Dissectie II IV (Φ11)
Belangrijkste klinische indicaties van extern fixatiesysteem
II-graads of III-graads open fractuur
Ernstige ruggengraatfracturen en aangrenzende gewrichtsfracturen
Geïnfecteerde non-union
Ligamentletsel - tijdelijke overbrugging en fixatie van het gewricht
Snelle I-fase fixatie van letsel aan zacht weefsel en fracturen van patiënten
Fixatie van een gesloten fractuur met ernstig letsel aan zacht weefsel (ontwikkeling van letsel aan zacht weefsel, brandwonden, huidziekte)
Enkelfixatie 11 mm
Elleboogfixatie 11 mm
Dijbeenfixatie 11 mm
Bekkenfixatie 11 mm
Andere indicaties van extern fixatiesysteem:
Artrodese en osteotomie
Correctie voor uitlijning van de lichaamsas en slechte lichaamslengte
Complicaties van extern fixatiesysteem:
Infectie van het schroefgat
Scanz-schroef los
Radiusbevestiging 11 mm
Servicelampje
Tibiafixatie 11 mm
Geschiedenis van externe fixatie
Algemeen wordt aangenomen dat het externe fixatieapparaat, uitgevonden door Lambotte in 1902, de eerste "echte fixator" was.In Amerika was het Clayton Parkhill, in 1897, die met zijn ‘bottenklem’ het proces op gang bracht.Zowel Parkhill als Lambotte merkten op dat metalen pennen die in het bot werden gestoken, buitengewoon goed door het lichaam werden verdragen.

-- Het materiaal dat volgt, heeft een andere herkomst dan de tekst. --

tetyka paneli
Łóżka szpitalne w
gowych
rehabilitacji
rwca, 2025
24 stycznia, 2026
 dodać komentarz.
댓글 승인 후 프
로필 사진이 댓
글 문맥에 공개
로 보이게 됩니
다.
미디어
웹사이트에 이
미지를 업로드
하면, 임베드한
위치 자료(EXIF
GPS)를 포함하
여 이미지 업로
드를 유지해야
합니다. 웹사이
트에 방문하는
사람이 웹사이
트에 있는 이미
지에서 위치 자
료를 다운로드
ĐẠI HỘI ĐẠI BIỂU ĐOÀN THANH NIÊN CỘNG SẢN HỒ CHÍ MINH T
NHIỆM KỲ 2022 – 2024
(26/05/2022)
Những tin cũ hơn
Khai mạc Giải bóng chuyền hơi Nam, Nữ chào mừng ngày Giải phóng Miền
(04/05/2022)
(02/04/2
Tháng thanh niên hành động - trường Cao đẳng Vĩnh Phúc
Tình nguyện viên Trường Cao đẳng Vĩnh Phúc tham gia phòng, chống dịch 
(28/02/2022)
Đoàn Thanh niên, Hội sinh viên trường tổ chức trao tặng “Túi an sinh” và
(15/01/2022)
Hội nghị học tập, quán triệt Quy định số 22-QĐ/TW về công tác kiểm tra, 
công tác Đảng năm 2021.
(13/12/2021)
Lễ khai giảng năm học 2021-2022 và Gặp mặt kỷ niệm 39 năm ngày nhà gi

Externe fixators worden vaak gebruikt bij ernstig traumatisch letsel, omdat ze snelle stabilisatie mogelijk maken en tegelijkertijd toegang bieden tot zachte weefsels die mogelijk ook moeten worden behandeld.Dit is vooral belangrijk als er sprake is van aanzienlijke schade aan de huid, spieren, zenuwen of bloedvaten.
Een extern fixatieapparaat kan worden gebruikt om gebroken botten gestabiliseerd en op één lijn te houden.Het apparaat kan extern worden aangepast, zodat de botten tijdens het genezingsproces in een optimale positie blijven.Dit apparaat wordt vaak gebruikt bij kinderen en wanneer de huid boven de fractuur beschadigd is.